The advance takes a step toward practical magnetic-based devices, which have the potential to compute far more than electronics.

Classical computers rely on massive amounts of electricity for computing and data storage and generate a lot of wasted heat.

In search of more efficient alternatives, researchers have started designing magnetic-based spintronic devices, which use little electricity and generate no heat.

Spintronic devices leverage the spin-wave a quantum property of electrons in magnetic materials with a lattice structure. This approach involves modulating the spin-wave properties to produce some measurable output that can be correlated to computation.

Until now, modulating spin waves has required injected electrical currents using bulky components that can cause signal noise and negate any inherent performance gains.

In the future, pairs of spin waves could be fed into the circuit through dual channels, modulated for different properties, and combined to generate some measurable quantum interference like how photon wave interference used for quantum computing.

Researchers hypothesize that such interference-based spintronic devices, like quantum computers, could execute complex tasks that conventional computers struggle with.

By using this narrow domain wall, we can modulate the spin-wave and create these two separate states, without any real energy costs.

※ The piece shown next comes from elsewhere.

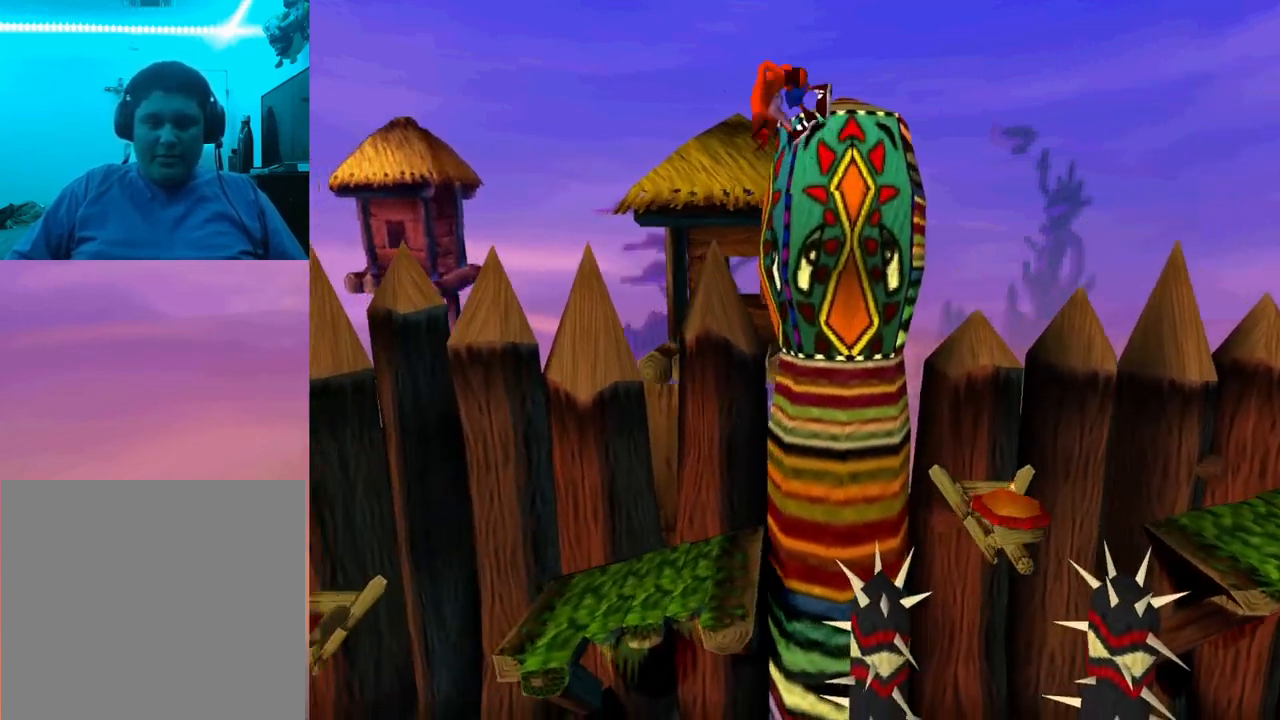
{"buttons": ["DPAD_RIGHT"], "events": [[100, "DPAD_LEFT", "up"], [267, "DPAD_RIGHT", "down"]]}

Spin waves are ripples of energy with small wavelengths. Chunks of the spin-wave, which are the collective spin of many electrons, called magnons.

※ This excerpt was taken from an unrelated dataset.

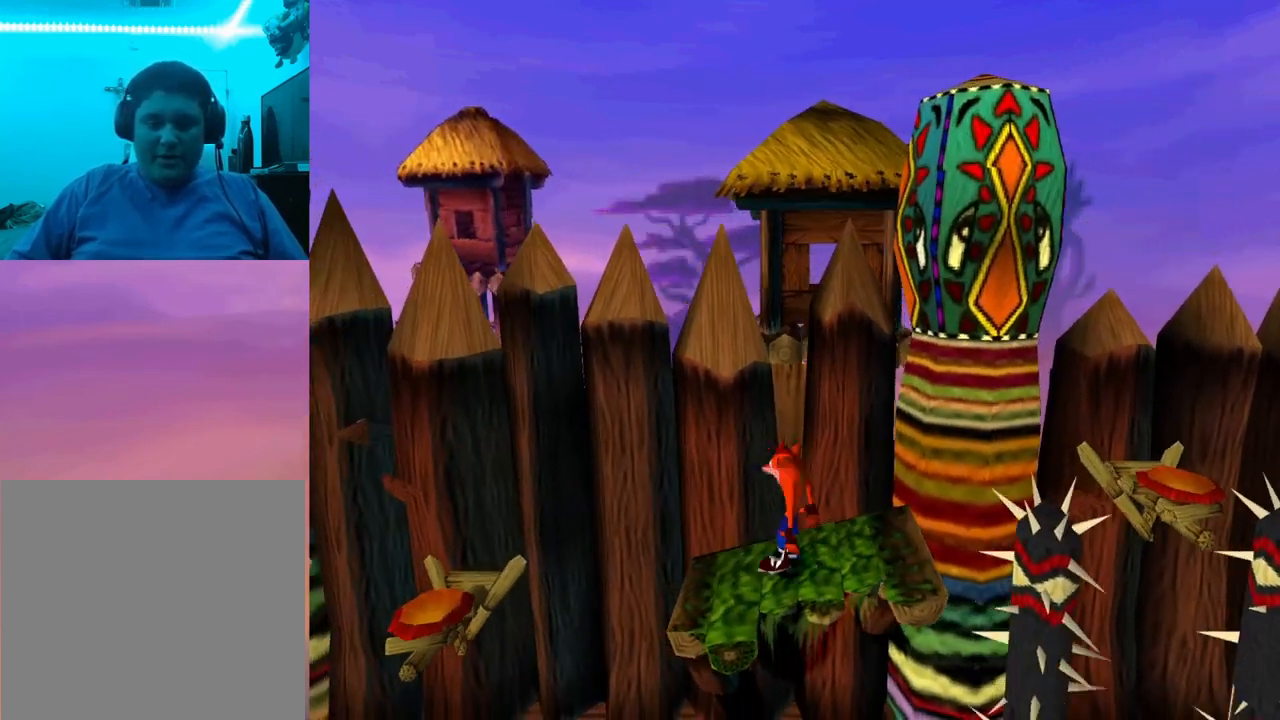
{"buttons": [], "events": [[100, "DPAD_RIGHT", "up"], [267, "DPAD_RIGHT", "down"], [367, "DPAD_RIGHT", "up"]]}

Results indicated that, at its output state, the phase of the input wave flipped 180 degrees.

Then, the researchers discovered a mutual interaction between spin-wave and domain wall that enabled them to toggle between two states. Without the domain wall, the circuit would magnetize; with the domain wall, the circuit has a split, modulated wave.

In the researchers’ work, they boosted the power of injected spin waves to induce a certain spin of the magnons. This actually draws the wall toward the boosted wave source. In doing so, the wall gets jammed under the antenna making it unable to modulate waves and ensuring uniform magnetization in this state.

Using a special magnetic microscope, they showed that this method causes a micrometer-sized shift in the wall, which is enough to position it anywhere along the material block.

The valve (domain wall) controls how the water (spin wave) flows through the pipe (material). If we apply a strong enough spin-wave, we can move the position of domain wall except it moves upstream, not downstream.